- US reissue single

Single by the Guess Who

from the album American Woman
- B-side: "No Sugar Tonight"
- Released: March 1970
- Recorded: August 13, 1969
- Genre: Blues rock; hard rock; psychedelic rock;
- Length: 3:50 (single version); 5:07 (album version);
- Label: RCA Victor
- Songwriters: Burton Cummings; Garry Peterson; Jim Kale; Randy Bachman;
- Producer: Jack Richardson

The Guess Who singles chronology
| "No Time" (1969) | "American Woman" (1970) | "Hand Me Down World" (1970) |

Audio
- "The Guess Who - American Woman (Official Audio)" on YouTube

= American Woman =

1970 single by the Guess Who

"American Woman" is a song by the Canadian rock band the Guess Who. The song was first released in January 1970 on the album American Woman, and again in March 1970 as the second single from the album, backed with "No Sugar Tonight". The song reached number one for three weeks commencing May 9 on both the United States' Billboard Hot 100 and the Canadian RPM magazine singles chart. Billboard magazine placed the single at number three on the Year-End Hot 100 singles of 1970 list, and it was listed as number five for 1970 on the RPM Year-End Chart. On May 22, 1970, the single was certified as gold by the Recording Industry Association of America (RIAA). It also reached the top ten in the Netherlands, Switzerland and Austria, and the top twenty in the United Kingdom and New Zealand.

-------

__Tasks for this exercise__.
1. According to the text about the song "American Woman," on what date did the RIAA certify the single as gold?
2. Carry on the text about the song "American Woman" from its last sentence.

-------

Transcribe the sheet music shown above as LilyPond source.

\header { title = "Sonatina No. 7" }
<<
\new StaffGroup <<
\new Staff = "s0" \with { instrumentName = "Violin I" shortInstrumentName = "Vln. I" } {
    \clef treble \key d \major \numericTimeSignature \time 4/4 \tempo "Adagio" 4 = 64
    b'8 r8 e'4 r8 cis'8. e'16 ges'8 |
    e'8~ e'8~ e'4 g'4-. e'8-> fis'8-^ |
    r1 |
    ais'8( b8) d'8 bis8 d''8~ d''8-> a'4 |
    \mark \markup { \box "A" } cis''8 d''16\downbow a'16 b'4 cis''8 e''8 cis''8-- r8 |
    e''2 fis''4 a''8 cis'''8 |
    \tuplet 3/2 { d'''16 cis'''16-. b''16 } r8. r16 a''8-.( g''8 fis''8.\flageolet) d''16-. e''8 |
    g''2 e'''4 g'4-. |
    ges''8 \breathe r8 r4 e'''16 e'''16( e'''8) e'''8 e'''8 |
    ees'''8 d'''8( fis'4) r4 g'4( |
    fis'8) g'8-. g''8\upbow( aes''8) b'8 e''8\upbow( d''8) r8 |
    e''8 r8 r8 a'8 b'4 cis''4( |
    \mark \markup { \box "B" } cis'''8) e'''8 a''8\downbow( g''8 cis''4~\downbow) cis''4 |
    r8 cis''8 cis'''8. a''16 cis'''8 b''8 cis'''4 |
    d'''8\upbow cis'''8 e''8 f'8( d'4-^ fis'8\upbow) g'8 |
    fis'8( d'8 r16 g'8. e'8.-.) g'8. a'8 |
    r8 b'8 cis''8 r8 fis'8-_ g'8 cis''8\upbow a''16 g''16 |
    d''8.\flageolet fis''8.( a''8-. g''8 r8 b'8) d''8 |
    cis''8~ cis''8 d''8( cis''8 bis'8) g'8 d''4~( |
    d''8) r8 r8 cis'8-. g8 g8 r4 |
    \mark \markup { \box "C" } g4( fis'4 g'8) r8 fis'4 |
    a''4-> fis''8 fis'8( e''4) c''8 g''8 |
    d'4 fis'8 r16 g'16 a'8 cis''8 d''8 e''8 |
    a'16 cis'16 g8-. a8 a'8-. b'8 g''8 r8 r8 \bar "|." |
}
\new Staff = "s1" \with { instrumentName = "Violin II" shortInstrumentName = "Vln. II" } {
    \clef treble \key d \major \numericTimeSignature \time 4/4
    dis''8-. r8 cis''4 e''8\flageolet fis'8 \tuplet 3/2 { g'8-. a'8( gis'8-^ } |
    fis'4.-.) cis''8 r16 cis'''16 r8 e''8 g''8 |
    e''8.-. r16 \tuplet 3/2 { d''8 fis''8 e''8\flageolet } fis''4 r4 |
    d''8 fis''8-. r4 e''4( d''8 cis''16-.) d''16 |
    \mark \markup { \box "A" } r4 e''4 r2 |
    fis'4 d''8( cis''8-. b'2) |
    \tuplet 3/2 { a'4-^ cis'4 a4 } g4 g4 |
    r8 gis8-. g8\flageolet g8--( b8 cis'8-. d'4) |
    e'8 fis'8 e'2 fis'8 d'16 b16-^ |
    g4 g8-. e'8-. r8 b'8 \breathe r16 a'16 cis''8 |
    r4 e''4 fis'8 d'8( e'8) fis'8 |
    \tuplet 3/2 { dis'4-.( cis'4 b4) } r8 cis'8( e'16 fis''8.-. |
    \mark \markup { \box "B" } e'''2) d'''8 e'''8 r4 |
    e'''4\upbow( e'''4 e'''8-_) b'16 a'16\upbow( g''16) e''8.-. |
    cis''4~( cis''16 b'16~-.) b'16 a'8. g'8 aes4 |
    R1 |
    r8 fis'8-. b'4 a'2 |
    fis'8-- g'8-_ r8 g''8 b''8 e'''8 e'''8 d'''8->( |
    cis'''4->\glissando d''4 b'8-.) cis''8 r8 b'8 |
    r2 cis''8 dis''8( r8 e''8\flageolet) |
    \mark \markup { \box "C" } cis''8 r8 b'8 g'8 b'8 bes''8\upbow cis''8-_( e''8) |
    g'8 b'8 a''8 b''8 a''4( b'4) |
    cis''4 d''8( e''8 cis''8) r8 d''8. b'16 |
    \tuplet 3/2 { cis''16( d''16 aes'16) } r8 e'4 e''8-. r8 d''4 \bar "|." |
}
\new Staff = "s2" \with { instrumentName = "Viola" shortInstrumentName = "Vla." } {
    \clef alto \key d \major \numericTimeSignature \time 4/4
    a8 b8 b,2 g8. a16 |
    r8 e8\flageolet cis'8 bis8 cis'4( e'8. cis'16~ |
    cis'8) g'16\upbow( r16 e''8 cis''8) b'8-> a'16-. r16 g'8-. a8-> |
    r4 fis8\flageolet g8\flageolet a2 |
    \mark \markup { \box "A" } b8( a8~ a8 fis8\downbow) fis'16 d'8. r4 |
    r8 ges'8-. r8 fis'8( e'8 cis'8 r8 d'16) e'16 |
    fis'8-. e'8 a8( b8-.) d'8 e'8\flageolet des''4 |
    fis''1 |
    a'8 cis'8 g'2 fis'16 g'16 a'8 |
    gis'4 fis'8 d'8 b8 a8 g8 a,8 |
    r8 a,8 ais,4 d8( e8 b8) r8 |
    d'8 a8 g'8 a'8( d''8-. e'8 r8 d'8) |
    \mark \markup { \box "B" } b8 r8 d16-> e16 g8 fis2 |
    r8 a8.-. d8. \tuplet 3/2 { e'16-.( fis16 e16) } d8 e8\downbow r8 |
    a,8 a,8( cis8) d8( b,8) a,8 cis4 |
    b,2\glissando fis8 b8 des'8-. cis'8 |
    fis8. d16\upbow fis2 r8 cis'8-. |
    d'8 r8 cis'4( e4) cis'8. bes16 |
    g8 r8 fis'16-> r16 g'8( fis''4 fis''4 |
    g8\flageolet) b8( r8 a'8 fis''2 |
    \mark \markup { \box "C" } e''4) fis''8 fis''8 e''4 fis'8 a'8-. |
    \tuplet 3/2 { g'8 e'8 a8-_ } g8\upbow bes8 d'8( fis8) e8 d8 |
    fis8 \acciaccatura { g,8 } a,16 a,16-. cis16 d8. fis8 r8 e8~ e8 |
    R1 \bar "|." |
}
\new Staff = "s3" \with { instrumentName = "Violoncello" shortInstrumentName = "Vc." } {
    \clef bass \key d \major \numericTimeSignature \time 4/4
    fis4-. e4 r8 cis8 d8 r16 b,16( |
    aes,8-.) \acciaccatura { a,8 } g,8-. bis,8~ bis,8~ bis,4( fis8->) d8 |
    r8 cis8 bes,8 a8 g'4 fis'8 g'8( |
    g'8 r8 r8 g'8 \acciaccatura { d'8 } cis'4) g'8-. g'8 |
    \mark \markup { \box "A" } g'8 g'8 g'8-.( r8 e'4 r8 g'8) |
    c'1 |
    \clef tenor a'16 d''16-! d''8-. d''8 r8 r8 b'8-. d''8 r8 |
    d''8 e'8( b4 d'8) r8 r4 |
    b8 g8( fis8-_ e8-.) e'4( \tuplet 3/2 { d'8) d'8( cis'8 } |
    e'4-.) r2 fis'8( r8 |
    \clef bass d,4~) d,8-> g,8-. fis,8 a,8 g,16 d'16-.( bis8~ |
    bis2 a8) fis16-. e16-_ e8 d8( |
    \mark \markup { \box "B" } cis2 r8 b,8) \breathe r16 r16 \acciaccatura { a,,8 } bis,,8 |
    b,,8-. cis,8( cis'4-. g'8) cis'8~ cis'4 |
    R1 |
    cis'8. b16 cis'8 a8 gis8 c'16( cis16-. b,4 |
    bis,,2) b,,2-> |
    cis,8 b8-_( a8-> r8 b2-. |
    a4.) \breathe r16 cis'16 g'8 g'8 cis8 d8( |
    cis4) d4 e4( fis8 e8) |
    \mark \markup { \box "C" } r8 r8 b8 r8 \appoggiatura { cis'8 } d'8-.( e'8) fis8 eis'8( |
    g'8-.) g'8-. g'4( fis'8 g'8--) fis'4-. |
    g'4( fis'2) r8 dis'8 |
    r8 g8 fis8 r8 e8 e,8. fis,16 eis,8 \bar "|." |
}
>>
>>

-------

__Answers by task__.
1. May 22, 1970.

2.
Produced by Jack Richardson, the single was recorded on August 13, 1969, at RCA's Mid-America Recording Center in Chicago.

==Writing and lyrics==
The music and lyrics of the song "American Woman" were improvised on stage during a concert in Southern Ontario. Guitarist Randy Bachman recalled it being at a concert in Kitchener, although lead singer Burton Cummings said it was at the Broom and Stone, a curling rink in Scarborough. Bachman was playing notes while tuning his guitar after replacing a broken string, and he realized he was playing a new riff that he wanted to remember. He continued playing it and the other band members returned to the stage and joined in, creating a jam session in which Cummings improvised the lyrics. They noticed a kid with a cassette recorder making a bootleg recording and asked him for the tape. They listened to the tape and noted down the words that Cummings had extemporized, and which he later revised.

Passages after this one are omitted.